(Data shown begins)
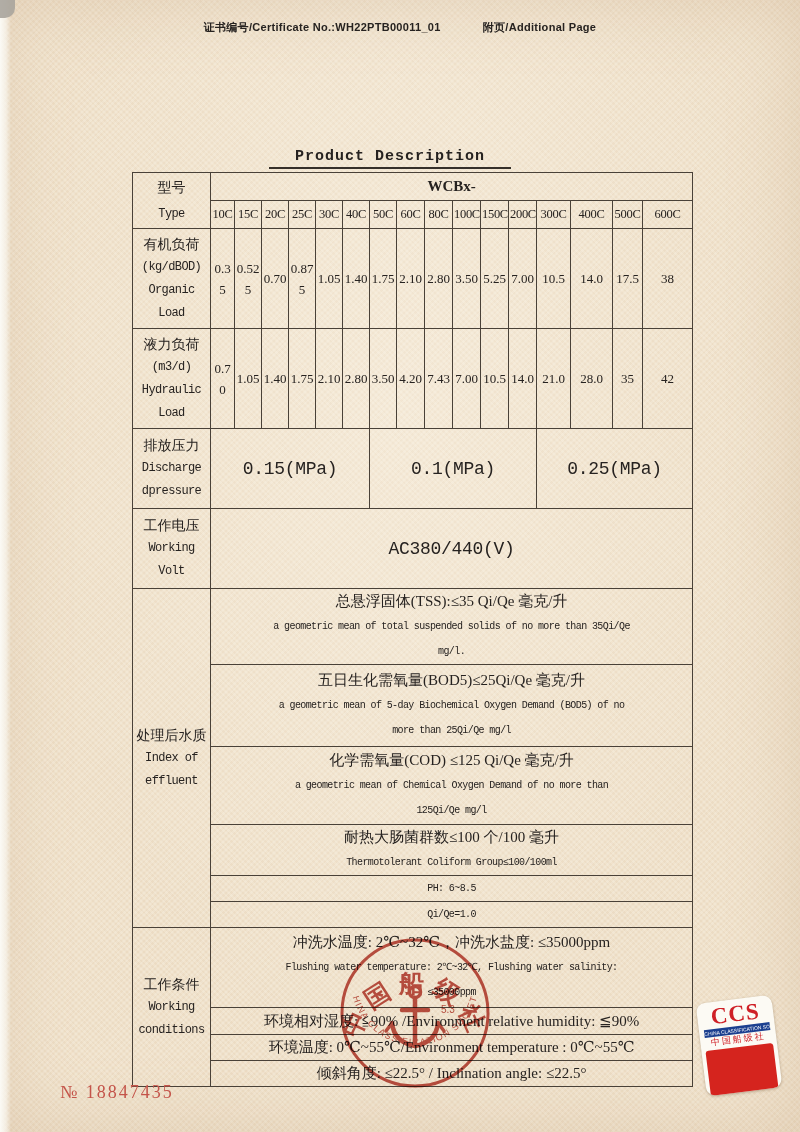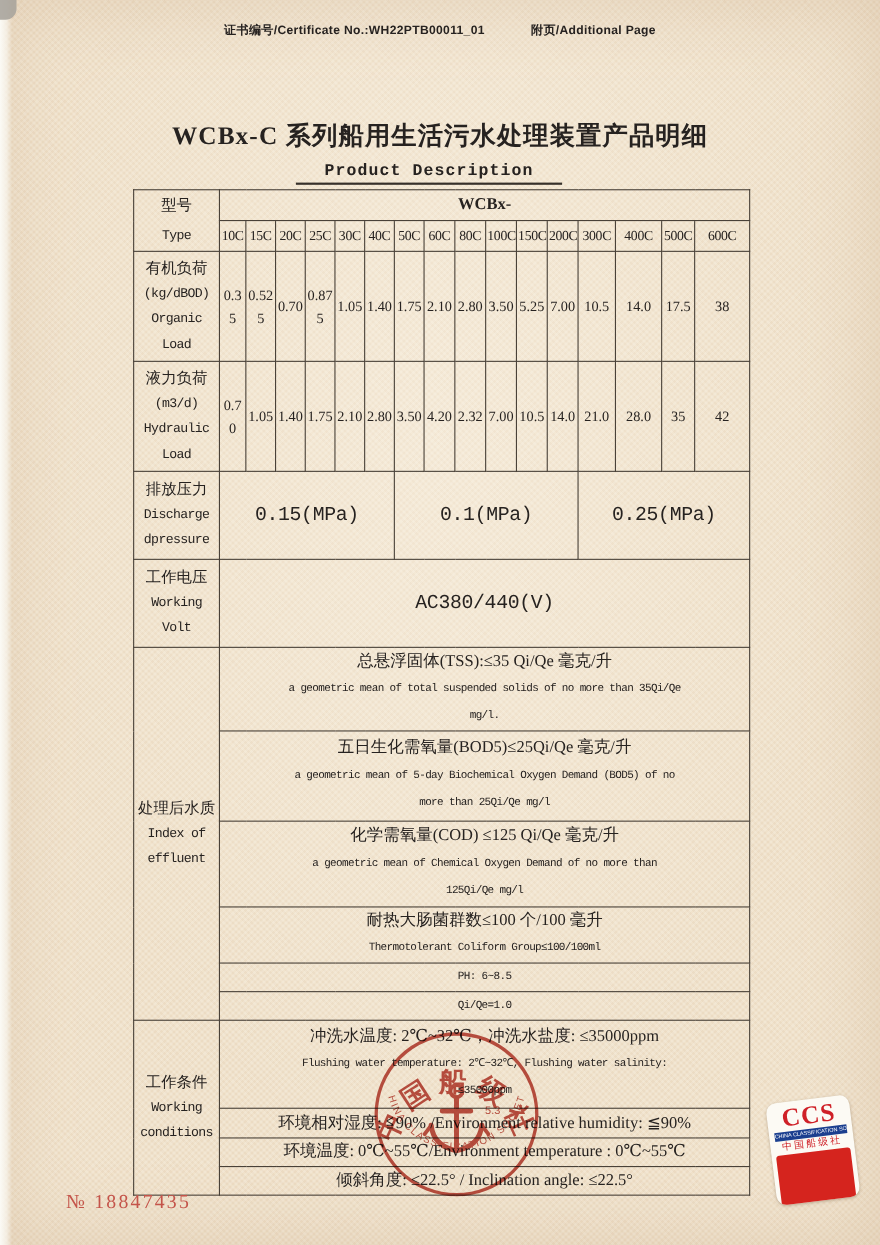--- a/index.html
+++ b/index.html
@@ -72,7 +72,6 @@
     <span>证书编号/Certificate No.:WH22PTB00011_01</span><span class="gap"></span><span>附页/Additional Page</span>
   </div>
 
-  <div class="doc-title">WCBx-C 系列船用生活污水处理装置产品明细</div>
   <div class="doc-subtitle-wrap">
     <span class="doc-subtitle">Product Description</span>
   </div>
(Data shown ends)
◆ Assignment:
Determine which lines above include the word "class", and report those lines in full.

◆ Output for this exercise:
     <span>证书编号/Certificate No.:WH22PTB00011_01</span><span class="gap"></span><span>附页/Additional Page</span>
-  <div class="doc-title">WCBx-C 系列船用生活污水处理装置产品明细</div>
   <div class="doc-subtitle-wrap">
     <span class="doc-subtitle">Product Description</span>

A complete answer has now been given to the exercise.